### To do
Your answer should consist of the complete listing, repeated verbatim.

Supplied material Start Marker

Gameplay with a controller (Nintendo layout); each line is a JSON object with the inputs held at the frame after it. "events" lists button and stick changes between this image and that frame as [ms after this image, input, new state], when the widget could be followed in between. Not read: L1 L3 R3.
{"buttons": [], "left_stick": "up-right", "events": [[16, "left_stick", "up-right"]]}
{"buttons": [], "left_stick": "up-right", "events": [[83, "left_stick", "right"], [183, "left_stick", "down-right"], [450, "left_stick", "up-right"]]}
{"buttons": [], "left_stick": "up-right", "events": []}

Supplied material End Marker

### Result
Gameplay with a controller (Nintendo layout); each line is a JSON object with the inputs held at the frame after it. "events" lists button and stick changes between this image and that frame as [ms after this image, input, new state], when the widget could be followed in between. Not read: L1 L3 R3.
{"buttons": [], "left_stick": "up-right", "events": [[16, "left_stick", "up-right"]]}
{"buttons": [], "left_stick": "up-right", "events": [[83, "left_stick", "right"], [183, "left_stick", "down-right"], [450, "left_stick", "up-right"]]}
{"buttons": [], "left_stick": "up-right", "events": []}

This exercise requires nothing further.